» Data extracted from a collection:
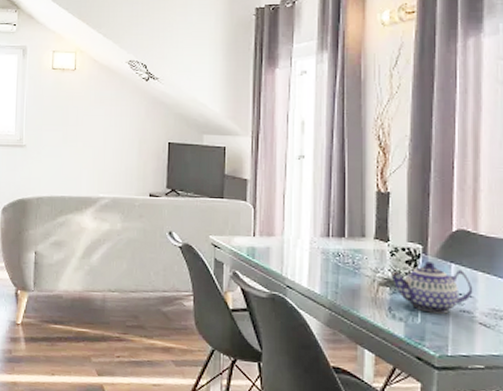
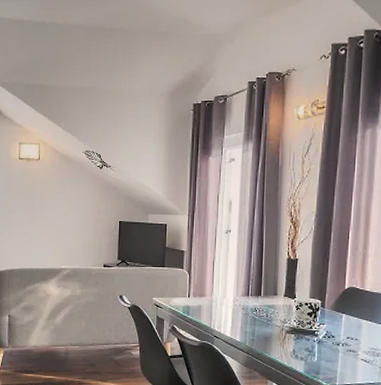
teapot: present [391,261,473,314] -> none [296,313,358,353]

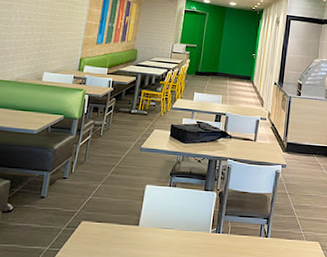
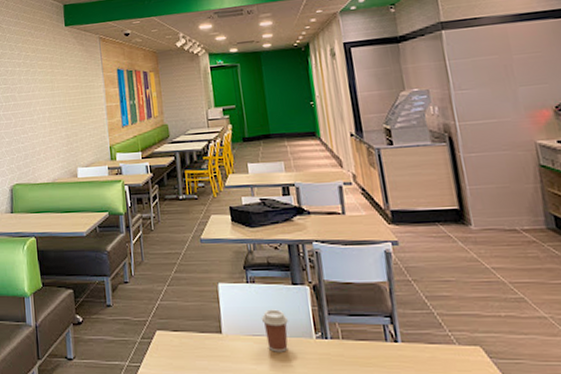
coffee cup: none [173,208,195,242] -> present [261,309,289,352]

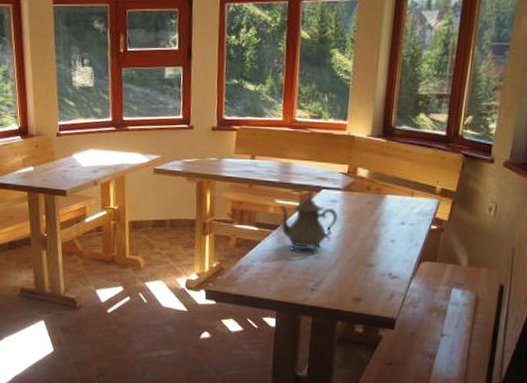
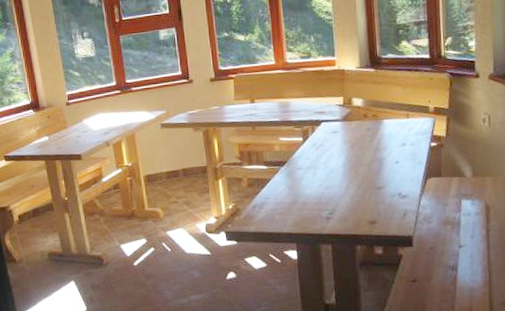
teapot: present [279,190,338,252] -> none [284,125,341,183]

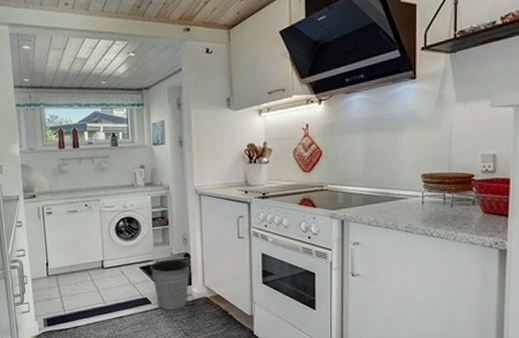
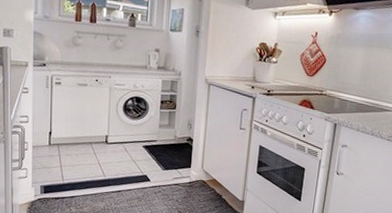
bucket: present [150,259,193,310] -> none [153,140,194,189]

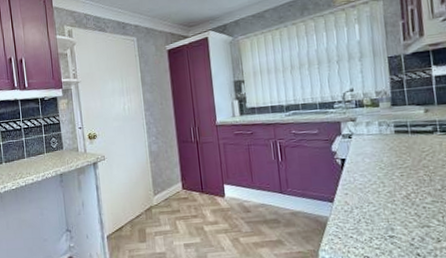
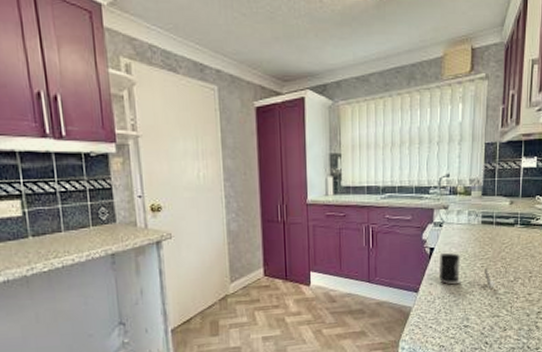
mug: none [352,163,420,197] -> present [438,253,495,288]

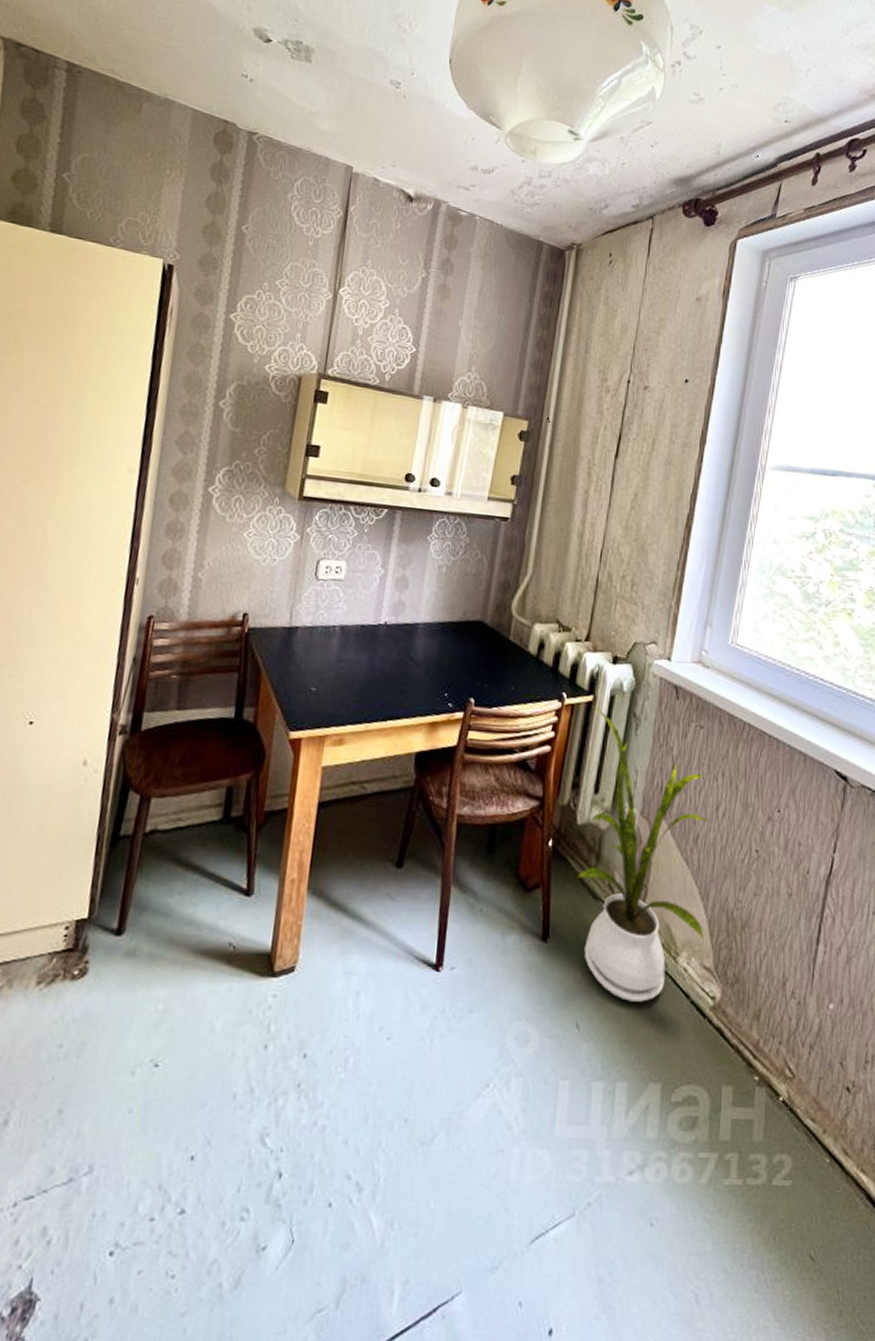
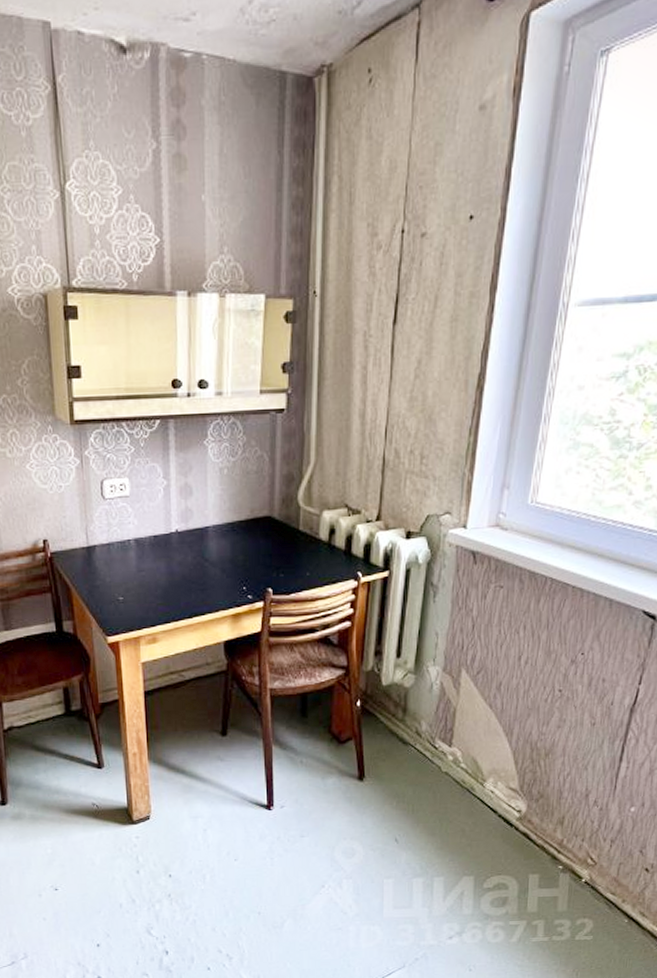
house plant: present [577,706,711,1002] -> none [386,581,514,819]

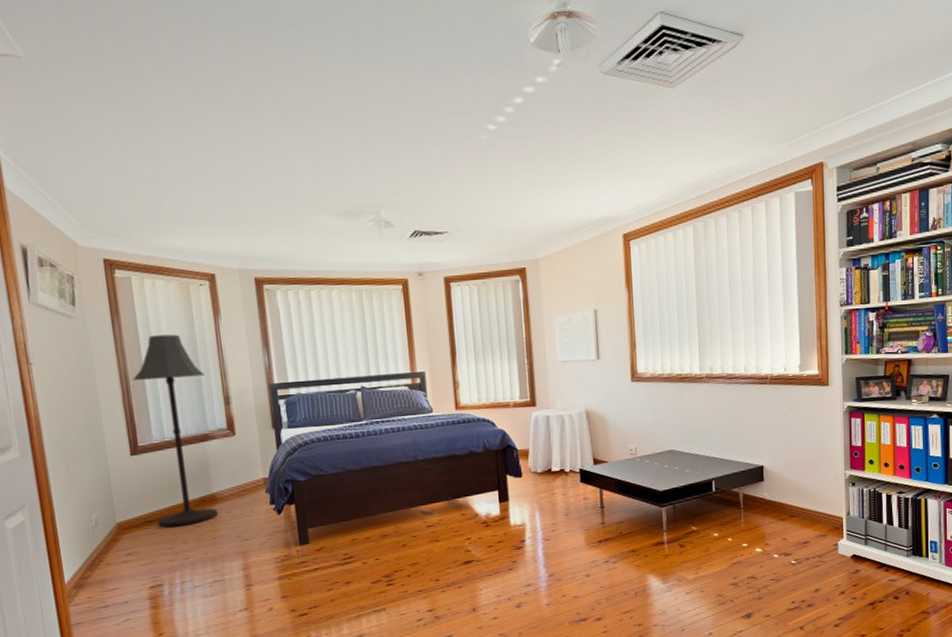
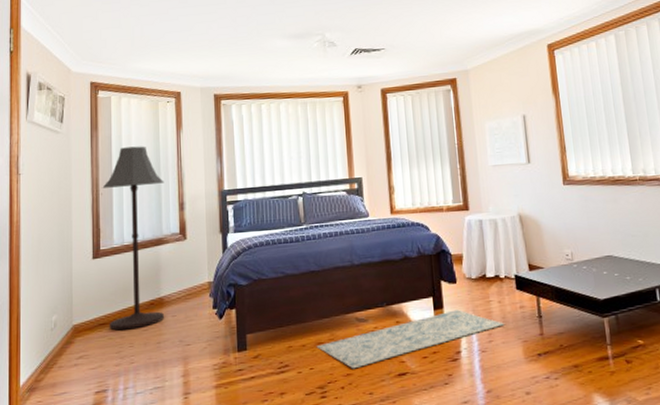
rug: none [381,502,567,559] -> present [316,310,504,369]

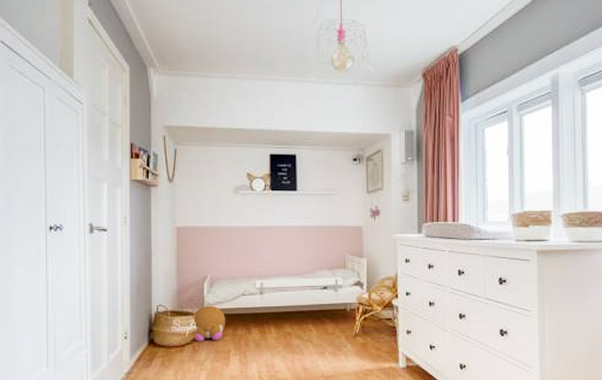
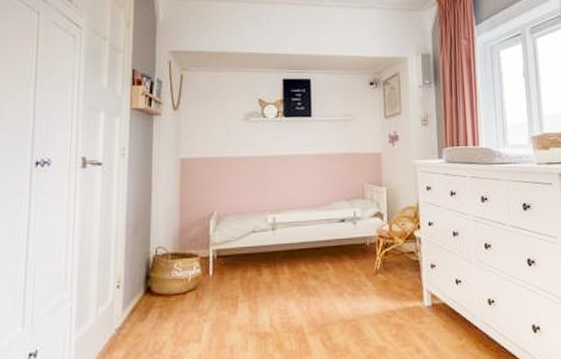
plush toy: present [192,305,226,341] -> none [196,245,234,287]

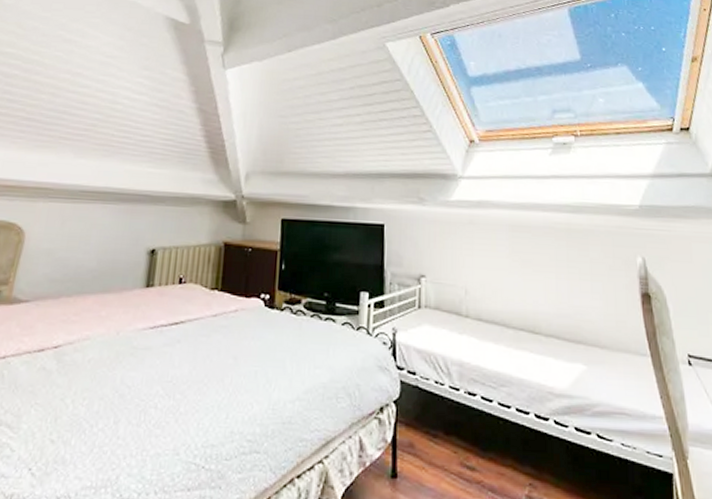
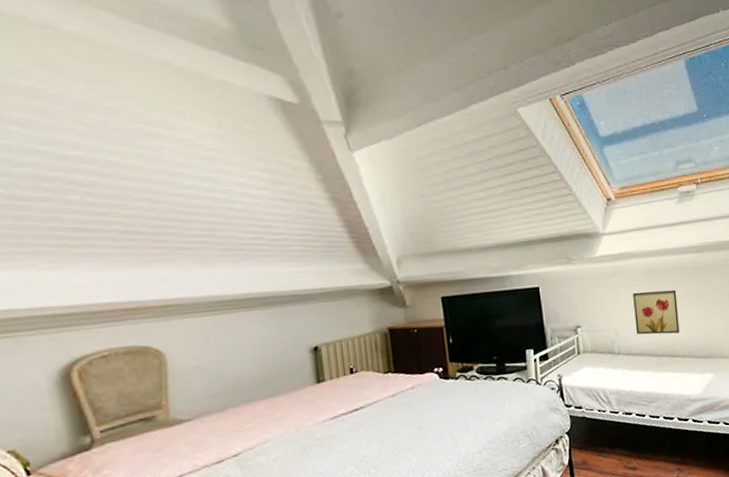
wall art: none [490,247,544,305] -> present [633,290,680,335]

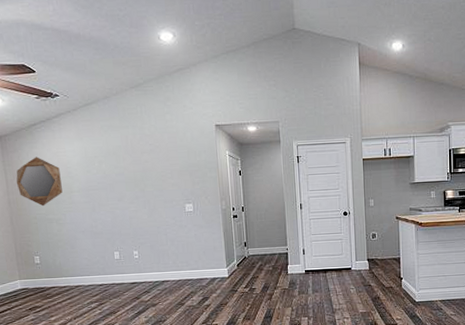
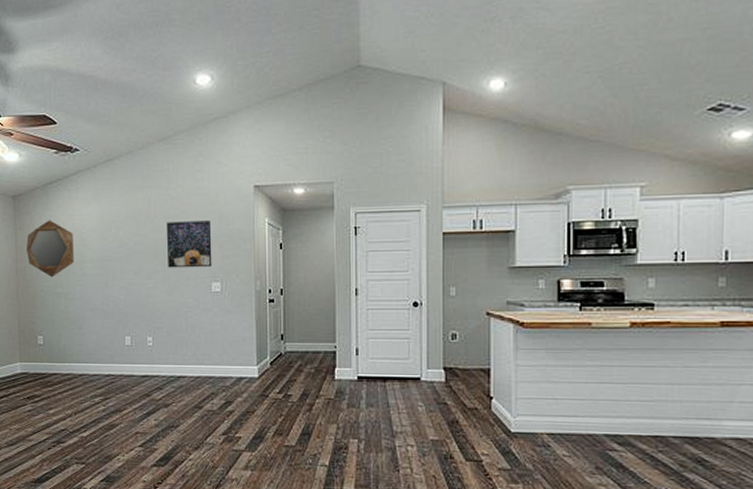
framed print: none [142,154,185,194] -> present [166,221,212,268]

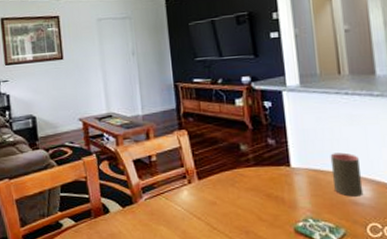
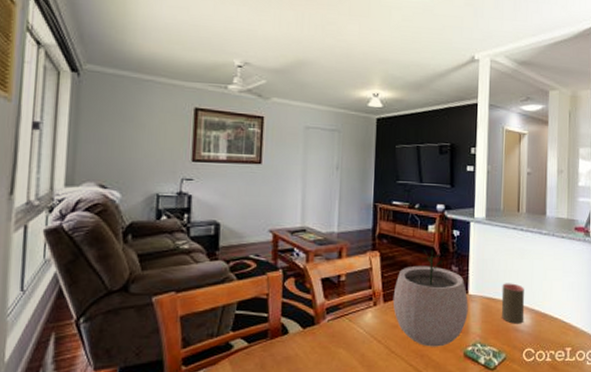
plant pot: none [207,124,293,223] -> present [392,249,468,347]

» REQUEST:
Give the data again exactly as it stands, apart from the pictures.

» THE COMPLETED TASK:
teapot: present [391,261,473,314] -> none [296,313,358,353]

coffee cup: none [173,208,195,242] -> present [261,309,289,352]

teapot: present [279,190,338,252] -> none [284,125,341,183]

bucket: present [150,259,193,310] -> none [153,140,194,189]

mug: none [352,163,420,197] -> present [438,253,495,288]

house plant: present [577,706,711,1002] -> none [386,581,514,819]

rug: none [381,502,567,559] -> present [316,310,504,369]

plush toy: present [192,305,226,341] -> none [196,245,234,287]

wall art: none [490,247,544,305] -> present [633,290,680,335]

framed print: none [142,154,185,194] -> present [166,221,212,268]

plant pot: none [207,124,293,223] -> present [392,249,468,347]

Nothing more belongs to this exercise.